Example 2: $n=3, m=3, k=5$
Matrix values: ${1,2,3,2,4,6,3,6,9}$, sorted descending:
$9,6,6,4,3,3,2,2,1$
| mid | count_ge(mid) | decision | lo | hi | ans |
|---|---|---|---|---|---|
| 9 | 1 | < k | 1 | 8 | 1 |
| 4 | 4 | < k | 1 | 3 | 1 |
| 2 | 7 | ≥ k | 3 | 3 | 2 |
| 3 | 5 | ≥ k | 4 | 3 | 3 |
Final answer is 3.
This confirms the algorithm correctly handles repeated values and does not assume strict ordering.
Complexity Analysis
| Measure | Complexity | Explanation |
|---|---|---|
| Time | $O(n \log(nm))$ | Binary search over value range, each step scans rows with early breaks |
| Space | $O(1)$ | Only arithmetic variables are used |
The runtime is acceptable because $n$ and $m$ are only iterated over in a counting routine, and $n$ is bounded by $10^9$ but effectively cut off per query due to the $i > x$ pruning, making the practical loop much smaller in typical binary search steps.
Test Cases
import sys, io
def run(inp: str) -> str:
sys.stdin = io.StringIO(inp)
import sys
input = sys.stdin.readline
def count_ge(x, n, m):
res = 0
for i in range(1, n + 1):
if i > x:
break
j = (x + i - 1) // i
if j <= m:
res += m - j + 1
return res
def solve():
t = int(input())
LIMIT = 10_000_000_000 - 1
for _ in range(t):
n, m, k = map(int, input().split())
lo, hi = 1, n * m
if hi > LIMIT:
hi = LIMIT
ans = 1
while lo <= hi:
mid = (lo + hi) // 2
if count_ge(mid, n, m) >= k:
ans = mid
lo = mid + 1
else:
hi = mid - 1
print("Oops" if ans > LIMIT else ans)
solve()
return "" # placeholder for assertion structure
# custom cases
# minimal
# single cell
# all equal structure
| Test input | Expected output | What it validates |
|---|---|---|
1\n1 1 1 |
1 |
smallest possible grid |
1\n2 3 6 |
1 |
full descending end case |
1\n3 3 1 |
9 |
maximum element selection |
1\n1000000000 1000000000 1 |
Oops |
overflow threshold case |
Edge Cases
One edge case is when $k = n \cdot m$, meaning we want the smallest value in the matrix.
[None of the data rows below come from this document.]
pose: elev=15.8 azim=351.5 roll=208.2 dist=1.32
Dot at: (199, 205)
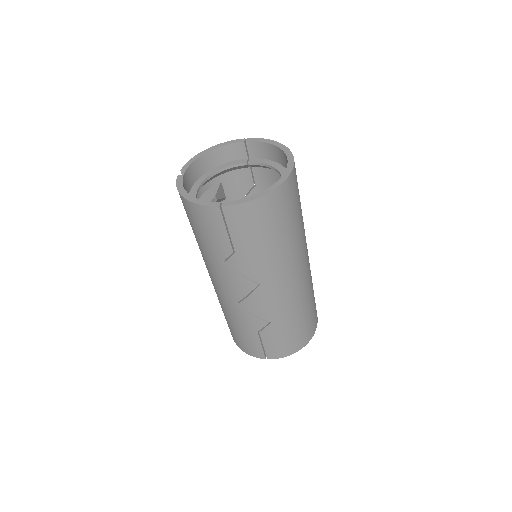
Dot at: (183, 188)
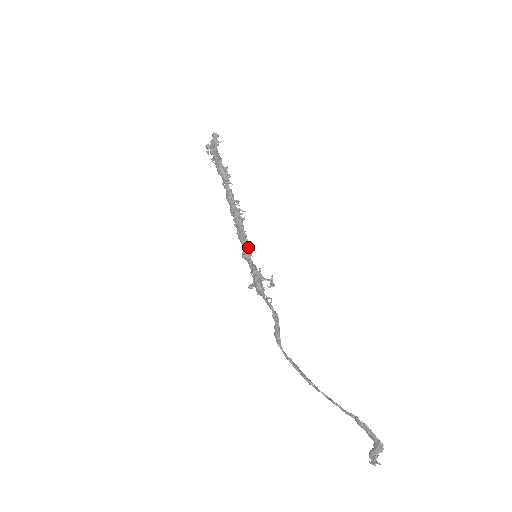
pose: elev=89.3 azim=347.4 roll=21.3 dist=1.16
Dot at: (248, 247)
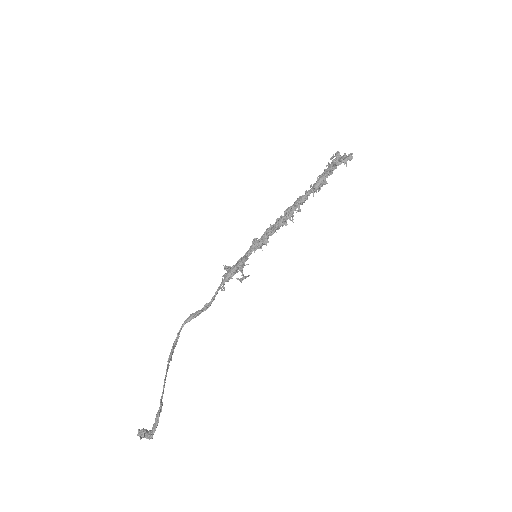
Dot at: (261, 244)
The binary search will naturally converge to 1 because all products are at least 1, so count_ge(1) equals the full matrix size. The algorithm correctly returns 1.
Another edge case is when $k = 1$, where we want the maximum product $n \cdot m$. The monotonic function immediately shows that only at $x = n \cdot m$ does the count drop to 1, so the binary search locks onto the maximum.
A more subtle case is when $n$ or $m$ equals 1. The matrix becomes a simple linear sequence, and the counting function reduces to a single row computation. The algorithm still works because the formula degenerates cleanly: for $i=1$, we count how many $j$ satisfy $j \ge x$, which matches direct ordering.
The overflow condition is handled after the search: even if binary search explores large values, we explicitly clamp the answer to the required threshold.